Despite testing negative daily, Geisenberger said rules put in place by Chinese officials mandated that she would not be allowed out of her room for several days other than for training sessions. She said food dropped off outside her door wasn’t to the standard that elite athletes need or want. Conditions improved slightly after she complained to FIL officials and asked why athletes were not treated better, she said.

The only reason Geisenberger hasn’t ruled out a return to China is the lure of the Olympics. If she competes, she’ll have a chance of matching German Georg Hackl’s feat of three consecutive singles Olympic golds.

“With these experiences, definitely not for a World Cup or world championships,” Geisenberger said. “And, I simply have to say, I’m thinking it over about the Olympics … whether I would do that to myself again.

Germany is the most dominant luge country in the world. Two-time Olympic men’s champion Felix Loch has said he’s not considering a boycott, though his father — German national team coach Norbert Loch — said he, likes Geisenberger, wants better conditions.

MORE: Geisenberger, Loch author comebacks to the top of luge

“My demand is that the IOC regulates in its leadership how the athletes are dealt with,” Norbert Loch told German reporters Wednesday.

DIRECTIVES:
- 1) In the luge article, whose record could Geisenberger match by competing at the Olympics, and what is that record?
- 2) Transcribe the luge article from "Germany is the" to "wants better conditions.".
- 3) Using the luge article, explain why Geisenberger has not ruled out a return to China.

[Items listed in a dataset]
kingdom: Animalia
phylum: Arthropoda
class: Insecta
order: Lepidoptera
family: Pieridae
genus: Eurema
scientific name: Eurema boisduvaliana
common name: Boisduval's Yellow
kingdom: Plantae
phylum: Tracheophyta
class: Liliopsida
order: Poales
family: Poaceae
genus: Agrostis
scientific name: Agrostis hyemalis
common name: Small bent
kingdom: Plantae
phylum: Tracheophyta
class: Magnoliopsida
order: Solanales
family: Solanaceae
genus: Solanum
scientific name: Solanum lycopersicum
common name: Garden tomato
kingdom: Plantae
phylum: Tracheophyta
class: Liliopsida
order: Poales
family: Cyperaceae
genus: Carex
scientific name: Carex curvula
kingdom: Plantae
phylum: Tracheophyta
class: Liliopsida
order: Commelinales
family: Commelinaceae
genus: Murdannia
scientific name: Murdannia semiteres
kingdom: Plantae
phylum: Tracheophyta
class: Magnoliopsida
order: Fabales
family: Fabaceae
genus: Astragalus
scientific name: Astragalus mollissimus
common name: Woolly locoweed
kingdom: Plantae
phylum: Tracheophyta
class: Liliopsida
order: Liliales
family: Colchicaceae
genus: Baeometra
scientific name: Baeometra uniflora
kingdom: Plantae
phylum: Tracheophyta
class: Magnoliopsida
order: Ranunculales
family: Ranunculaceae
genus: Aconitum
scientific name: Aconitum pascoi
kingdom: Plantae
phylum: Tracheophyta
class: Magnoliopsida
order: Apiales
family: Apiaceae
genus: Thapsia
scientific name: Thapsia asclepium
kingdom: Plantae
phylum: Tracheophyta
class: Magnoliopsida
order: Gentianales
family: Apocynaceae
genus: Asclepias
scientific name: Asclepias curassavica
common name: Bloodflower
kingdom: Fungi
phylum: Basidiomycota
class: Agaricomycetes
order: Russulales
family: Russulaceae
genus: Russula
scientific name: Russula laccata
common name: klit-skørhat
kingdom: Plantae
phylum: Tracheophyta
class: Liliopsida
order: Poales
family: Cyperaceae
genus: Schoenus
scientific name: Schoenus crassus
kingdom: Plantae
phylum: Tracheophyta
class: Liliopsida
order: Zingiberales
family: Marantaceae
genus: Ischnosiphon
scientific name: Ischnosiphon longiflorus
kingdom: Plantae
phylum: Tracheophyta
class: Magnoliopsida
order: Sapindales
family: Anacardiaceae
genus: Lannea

TASK ANSWERS:
- 1) German Georg Hackl's feat of three consecutive singles Olympic golds.

- 2)
Germany is the most dominant luge country in the world. Two-time Olympic men’s champion Felix Loch has said he’s not considering a boycott, though his father — German national team coach Norbert Loch — said he, likes Geisenberger, wants better conditions.

- 3) The lure of the Olympics is the only reason. Competing there would give her a chance to match Georg Hackl's three consecutive singles Olympic golds.